Personal information
- Born: 1948
- Died: 17 August 2020 (aged 71–72)

Chess career
- Country: Venezuela
- Title: International Master (2015)
- Peak rating: 2220 (January 1975)

= Aníbal Gamboa =

Venezuelan chess player (1948–2020)

Aníbal Gamboa González (1948 – 17 August 2020) was a Venezuelan chess International Master (IM) (2015), Venezuelan Chess Championship winner (1970).

==Biography==
In the 1970s and the 1980s, Anibal Gamboa was one of Venezuela's leading chess players. He won Venezuelan Chess Championship in 1970.

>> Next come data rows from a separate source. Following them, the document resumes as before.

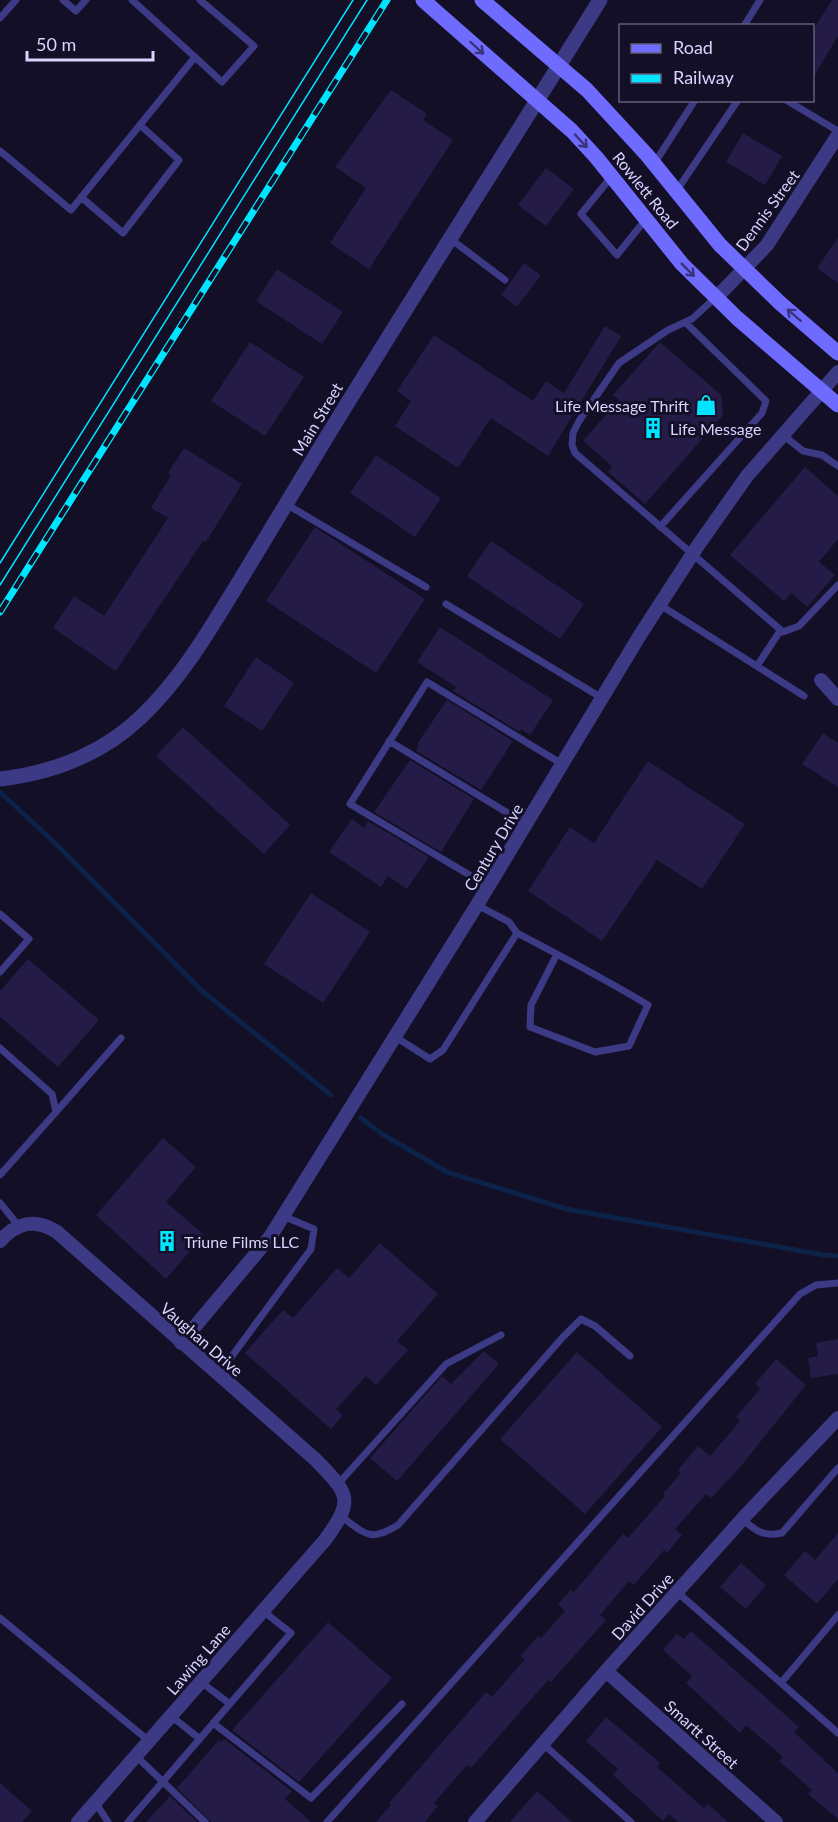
<svg xmlns="http://www.w3.org/2000/svg" width="838" height="1822" font-family="Lato,sans-serif">
<rect width="100%" height="100%" fill="#130f26"/>
<g fill="none" stroke-linecap="round" stroke-linejoin="round">
<path stroke="#0c2248" stroke-width="5" d="M1,793L56,844L201,990L331,1095
M361,1118L382,1134L447,1172L566,1209L824,1255L838,1256"/>
</g>
<path fill="#241b47" d="M832,0H838V36L813,78V30Z
M391,90L427,114L423,120L453,140L369,269L330,243L366,188L335,167Z
M743,133L782,156L765,185L726,162Z
M546,168L574,189L546,226L518,205Z
M838,238V283L817,268Z
M524,263L541,275L517,307L501,295Z
M277,269L343,312L322,344L256,301Z
M605,326L621,336L548,456L491,418L458,468L395,426L411,401L397,391L434,335L533,401L546,381L564,393Z
M250,342L304,377L265,436L211,401Z
M660,342L721,395L723,415L645,504L608,472L612,466L583,441L619,400L613,395Z
M184,448L242,484L206,542L203,541L116,671L53,628L74,596L104,616L168,518L151,508L171,475L168,473Z
M376,455L441,498L415,537L350,493Z
M805,467L838,496V539L819,562L835,575L807,607L791,593L784,601L730,555Z
M315,527L425,599L376,673L266,601Z
M491,541L584,604L560,639L467,576Z
M440,627L553,700L530,735L521,729L520,732L453,691L456,687L417,662Z
M256,657L294,683L262,731L224,706Z
M447,700L513,741L481,790L416,751L419,746L417,744Z
M183,727L290,825L264,854L156,756Z
M823,733L838,743V787L802,764Z
M410,760L474,799L441,852L374,812Z
M648,761L745,824L702,889L657,860L602,941L528,891L570,827L594,843Z
M352,819L364,828L368,821L429,857L407,889L388,876L381,887L329,852Z
M311,893L370,932L323,1003L264,964Z
M28,959L99,1020L58,1067L0,1017V991Z
M163,1138L196,1167L166,1202L204,1235L166,1279L96,1215Z
M380,1243L438,1294L397,1341L408,1350L376,1385L366,1376L336,1409L343,1415L331,1429L245,1353L283,1310L293,1318L337,1268L349,1278Z
M838,1339V1374L811,1378L808,1358L818,1356L816,1343Z
M484,1351L499,1364L397,1481L370,1458L442,1376L451,1384Z
M577,1352L662,1427L585,1514L500,1439Z
M776,1359L806,1385L737,1471L711,1498L706,1494L675,1529L682,1535L667,1553L664,1550L634,1585L629,1581L600,1615L606,1620L551,1682L548,1680L471,1768L467,1765L434,1803L438,1806L425,1822H376L391,1805L389,1803L486,1692L492,1697L525,1659L520,1656L538,1636L541,1638L565,1611L558,1604L571,1590L574,1592L623,1534L628,1538L665,1496L663,1494L681,1473L678,1470L698,1446L710,1456L740,1421L736,1417L760,1389L755,1384Z
M838,1533V1579L817,1604L784,1575L805,1551L815,1560Z
M741,1563L766,1585L746,1609L720,1587Z
M328,1622L392,1678L299,1782L232,1730Z
M691,1631L799,1727L794,1732L838,1773V1819L808,1794L812,1790L779,1761L783,1757L746,1725L740,1733L686,1683L692,1676L663,1650L677,1634L684,1639Z
M606,1717L660,1763L657,1767L704,1808L708,1804L728,1822H678L669,1814L663,1821L613,1775L618,1769L586,1741Z
M224,1739L292,1791L285,1799L311,1822H211L177,1788L219,1740L221,1742Z
M0,1783L32,1811L22,1822H0Z
M537,1791L572,1822H510Z
M170,1796L197,1822H146Z"/>
<g fill="none" stroke-linecap="round" stroke-linejoin="round">
<path stroke="#3d3a85" stroke-width="7" d="M63,0L76,11L86,0
M0,18L16,0
M744,26L760,0
M195,57L222,82L254,46L200,0
M786,100L838,131
M0,151L71,210L195,57L132,0
M654,164L695,100
M612,176L581,214L617,255L646,219
M677,190L738,100
M81,197L123,233L179,160L140,125
M452,240L505,280
M715,298L692,319L668,330L619,363L579,421L573,433L572,445L575,453L783,632L799,626L838,585
M783,435L803,451L822,455L838,466
M286,504L426,587
M660,527L762,413L766,401L686,323
M446,604L602,698
M660,605L804,696
M757,666L780,631
M389,741L526,824
M488,886L350,804L427,682L562,764
M0,914L29,939L0,972
M517,933C561,956 605,979 648,1005L629,1046L595,1052L530,1027L531,1005L557,954
M394,1036L430,1059L443,1050L517,933L509,922L477,905
M0,1048L52,1094L56,1112L0,1175
M56,1112L121,1038
M0,1203L18,1225
M218,1375L311,1249L314,1229L283,1216
M338,1484L446,1364L501,1335
M342,1517C366,1535 371,1542 398,1525L562,1338L581,1319L595,1326L630,1356
M742,1519C756,1531 763,1537 782,1533L838,1468
M677,1592L838,1733
M0,1618L149,1741
M201,1682L230,1704
M781,1683L838,1615
M171,1716L200,1739
M213,1723L311,1798L402,1704
M543,1744L631,1822
M136,1756L205,1822
M95,1802L108,1822
M128,1822L291,1633L263,1611
M327,1822L800,1294L816,1285L838,1283"/>
<path stroke="#3d3a85" stroke-width="14" d="M716,298L767,245L838,135
M821,680L838,699
M0,1241C17,1222 35,1218 57,1232L316,1460C350,1495 354,1500 325,1540L78,1822
M181,1343L270,1237L477,905L640,635L699,544L747,476L838,372
M606,1671L776,1822
M475,1822L606,1671L746,1515L838,1418"/>
<path stroke="#3d3a85" stroke-width="15" d="M0,779C52,773 102,754 141,717C182,678 210,629 239,582C267,535 295,489 323,443C414,294 508,148 600,0"/>
<path stroke="#6f6bff" stroke-width="15" d="M423,0L572,131L596,157L682,264L737,318L838,405
M482,0L587,90L647,155L720,245L780,303L838,353"/>
<path stroke="#00e5ff" stroke-width="1.5" d="M0,563L353,0
M0,585L367,0"/>
<defs>
<path id="rail" d="M0,612L387,0"/>
</defs>
<use href="#rail" stroke="#00e5ff" stroke-width="7"/>
<use href="#rail" stroke="#130f26" stroke-width="4.5" stroke-dasharray="14" stroke-linecap="butt"/>
</g>
<defs><path id="oneway-shaft" d="M-6 0H5M1.5-3L5.5 0L1.5 3" fill="none" stroke-width="1.6" stroke-linecap="round" stroke-linejoin="round" transform="scale(1.5)"/></defs>
<g stroke="#38347d">
<use href="#oneway-shaft" transform="translate(477 48) rotate(42)"/>
<use href="#oneway-shaft" transform="translate(581 141) rotate(47)"/>
<use href="#oneway-shaft" transform="translate(688 270) rotate(45)"/>
<use href="#oneway-shaft" transform="translate(794 315) rotate(-139)"/>
</g>
<defs>
<symbol id="shop-bare" viewBox="-9 -9 18 18"><path d="M-5-2.5h2.3a2.7 3.5 0 0 1 5.4 0H5L5.5 6h-11ZM-1.5-2.5h3a1.5 2.3 0 0 0-3 0Z" fill="#00e5ff" stroke="#130f26" stroke-width="2.5" paint-order="stroke"/></symbol>
<symbol id="building-bare" viewBox="-9 -9 18 18"><path d="M-4-6H4V6H1V3H-1V6H-4ZM-2.5-4.3h1.7v1.8h-1.7ZM.8-4.3h1.7v1.8H.8ZM-2.5-1h1.7V.8h-1.7ZM.8-1h1.7V.8H.8Z" fill="#00e5ff" stroke="#130f26" stroke-width="2.5" paint-order="stroke"/></symbol>
</defs>
<g fill-rule="evenodd">
<use href="#shop-bare" x="691" y="390" width="30" height="30"/>
<use href="#building-bare" x="638" y="413" width="30" height="30"/>
<use href="#building-bare" x="152" y="1226" width="30" height="30"/>
</g>
<g text-anchor="middle" dominant-baseline="central" stroke-width="6" stroke-linejoin="round" paint-order="stroke">
<g font-size="16" fill="#d9d4ff" stroke="#130f26">
<text transform="translate(646 190) rotate(51)">Rowlett Road</text>
<text transform="translate(767 210) rotate(-54)">Dennis Street</text>
<text transform="translate(317 419) rotate(-59)">Main Street</text>
<text transform="translate(493 847) rotate(-59)">Century Drive</text>
<text transform="translate(202 1339) rotate(41)">Vaughan Drive</text>
<text transform="translate(642 1606) rotate(-48)">David Drive</text>
<text transform="translate(198 1659) rotate(-49)">Lawing Lane</text>
<text transform="translate(702 1734) rotate(42)">Smartt Street</text>
</g>
<g font-size="16" fill="#d9d4ff" stroke="#130f26" text-anchor="start">
<text x="689" y="405" text-anchor="end">Life Message Thrift</text>
<text x="670" y="428">Life Message</text>
<text x="184" y="1241">Triune Films LLC</text>
</g>
</g>
<rect x="619" y="24" width="195" height="78" fill="#130f26" stroke="#625e7d" stroke-width="1.5"/>
<rect x="631" y="44" width="30" height="9" fill="#6f6bff" stroke="#625e7d" stroke-width="1.5"/>
<text x="673" y="54" font-size="18" fill="#d9d4ff">Road</text>
<rect x="631" y="74" width="30" height="9" fill="#00e5ff" stroke="#625e7d" stroke-width="1.5"/>
<text x="673" y="84" font-size="18" fill="#d9d4ff">Railway</text>
<path d="M27 51v9h126v-9" fill="none" stroke="#d9d4ff" stroke-width="3"/>
<text x="36" y="51" font-size="18" fill="#d9d4ff" stroke="#130f26" stroke-width="4.5" paint-order="stroke">50 m</text>
</svg>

Anibal Gamboa played for Venezuela in the Chess Olympiads:
- In 1974, at second board in the 21st Chess Olympiad in Nice (+6, =3, -10),
- In 1978, at fourth board in the 23rd Chess Olympiad in Buenos Aires (+2, =2, -5),
- In 1982, at second reserve board in the 25th Chess Olympiad in Lucerne (+0, =1, -0),
- In 1988, at first reserve board in the 28th Chess Olympiad in Thessaloniki (+0, =0, -5).

In recent years, he has participated in chess veteran tournaments, including the World Senior Chess Championships.